This project investigates the development and use of 2D and 3D shape and image representations for category-level recognition, as organized in four closely related streams. First, low-distortion embeddings of the shape space that capture both its local topology and its high order structure will be investigated for efficient and practical indexing in a database of several tens of thousands of shapes. Query search will then be guided in the embedding space via hierarchically structured categories motivated by cognitive science notions. Second, a novel free-form deformable template will be developed by constructing a parametric space for generating shapes constrained to have a given shock-graph topology and by sampling this space with a low-dimensional dense and complete approximation. This will lead to a formal complete language for describing shape via symmetry representations and has fundamental implications in a number of areas including segmentation, shape averaging, and !
shape design. Third, viewing symmetry-based representations primarily as the joint representation of the spatial configuration of pairs of features, a formal and complete symmetry-based representation of images will be developed based on a partitioning of the image into patches called "visual fragments". The proposed advantage of the visual fragments is that they allow for perceptual grouping based on both boundary and regional attributes, and also for top-down feedback from partially recognized portions of the grouping. Fourth, in a track parallel to investigations of 2D shape representations, the local form and transitions of the graph-structured shock scaffold as a representation of 3D shape will be explored.
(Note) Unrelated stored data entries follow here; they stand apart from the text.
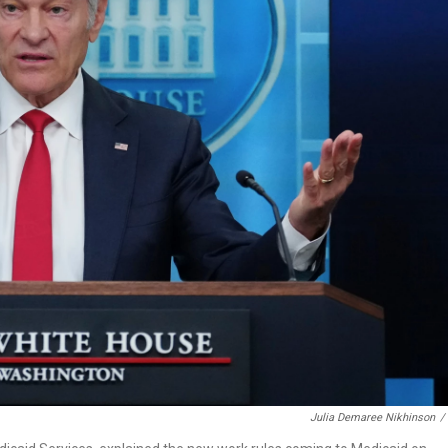
Julia Demaree Nikhinson
/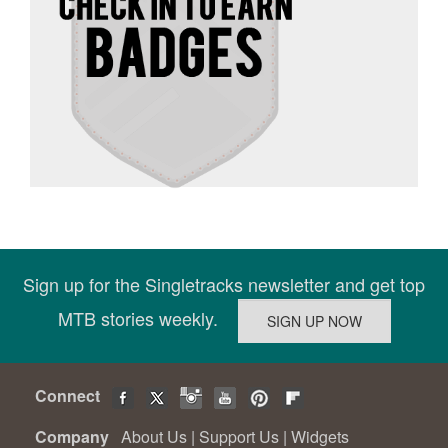
Sign up for the Singletracks newsletter and get top
MTB stories weekly.
Connect
Company
About Us
|
Support Us
|
Widgets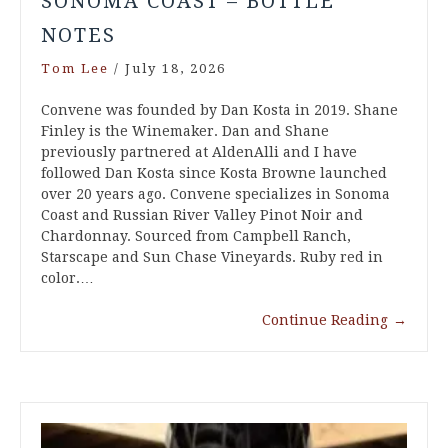
SONOMA COAST – BOTTLE
NOTES
Tom Lee
/
July 18, 2026
Convene was founded by Dan Kosta in 2019. Shane
Finley is the Winemaker. Dan and Shane
previously partnered at AldenAlli and I have
followed Dan Kosta since Kosta Browne launched
over 20 years ago. Convene specializes in Sonoma
Coast and Russian River Valley Pinot Noir and
Chardonnay. Sourced from Campbell Ranch,
Starscape and Sun Chase Vineyards. Ruby red in
color.…
Continue Reading
→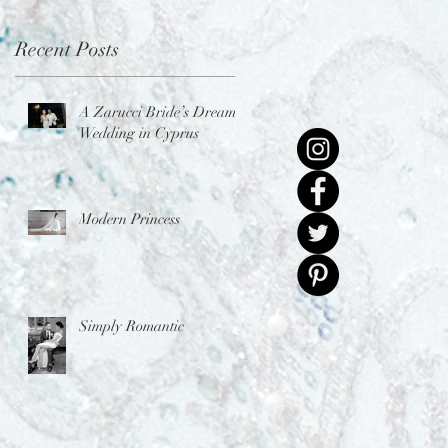
Recent Posts
A Zarucci Bride’s Dream
Wedding in Cyprus
Modern Princess
Simply Romantic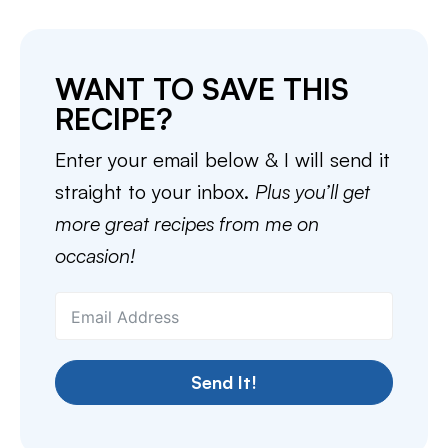
WANT TO SAVE THIS
RECIPE?
Enter your email below & I will send it
straight to your inbox.
Plus you’ll get
more great recipes from me on
occasion!
Send It!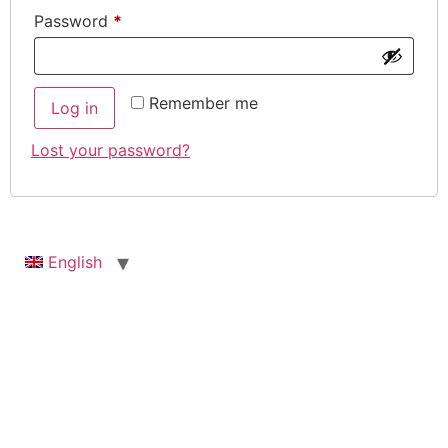
Password
*
Remember me
Log in
Lost your password?
English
Two graph matching techniques, graduated assignment and edit distance, will be investigated for indexing into 3D shape models and applied to a large database of 3D shapes.
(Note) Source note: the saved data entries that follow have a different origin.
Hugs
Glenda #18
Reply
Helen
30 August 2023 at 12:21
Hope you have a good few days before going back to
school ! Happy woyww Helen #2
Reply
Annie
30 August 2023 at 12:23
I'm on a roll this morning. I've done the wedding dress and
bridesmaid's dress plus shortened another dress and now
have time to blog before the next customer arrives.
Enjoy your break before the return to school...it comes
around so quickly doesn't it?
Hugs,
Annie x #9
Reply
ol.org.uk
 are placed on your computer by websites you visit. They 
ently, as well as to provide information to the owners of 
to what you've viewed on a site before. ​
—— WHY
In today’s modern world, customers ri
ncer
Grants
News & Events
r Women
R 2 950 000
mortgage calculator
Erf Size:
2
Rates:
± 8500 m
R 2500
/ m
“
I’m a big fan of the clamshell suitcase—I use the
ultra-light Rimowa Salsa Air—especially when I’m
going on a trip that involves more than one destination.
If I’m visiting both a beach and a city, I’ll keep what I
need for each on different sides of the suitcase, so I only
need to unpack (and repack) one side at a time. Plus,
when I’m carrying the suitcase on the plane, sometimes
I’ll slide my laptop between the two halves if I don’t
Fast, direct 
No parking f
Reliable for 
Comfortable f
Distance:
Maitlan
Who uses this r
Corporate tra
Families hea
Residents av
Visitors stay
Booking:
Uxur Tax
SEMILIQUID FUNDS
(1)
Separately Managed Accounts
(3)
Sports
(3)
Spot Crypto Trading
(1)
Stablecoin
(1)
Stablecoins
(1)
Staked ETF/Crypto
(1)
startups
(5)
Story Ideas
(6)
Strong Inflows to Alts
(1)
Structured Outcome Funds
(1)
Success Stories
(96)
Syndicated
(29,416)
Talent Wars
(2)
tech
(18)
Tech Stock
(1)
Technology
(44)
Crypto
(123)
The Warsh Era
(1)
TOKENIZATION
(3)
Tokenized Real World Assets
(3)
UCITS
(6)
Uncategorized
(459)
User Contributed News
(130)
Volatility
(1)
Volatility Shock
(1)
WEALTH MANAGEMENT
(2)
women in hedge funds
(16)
The broader impact of this research activity spans a number of areas, such as tracking and recognition of vehicles for surveillance, homeland security, and defense applications, generation of computational atlases and registration of datasets in medical imaging, fragment assembly and integration of multiple range datasets in archaeology, virtual sculpting in visual arts, signature and fingerprint recognition in biometric identification, indexing into large databases by shape content, key frame animation for entertainment applications, among others. The concepts developed here are also of interest for both modeling shape perception and cortical activity as related to shape recognition.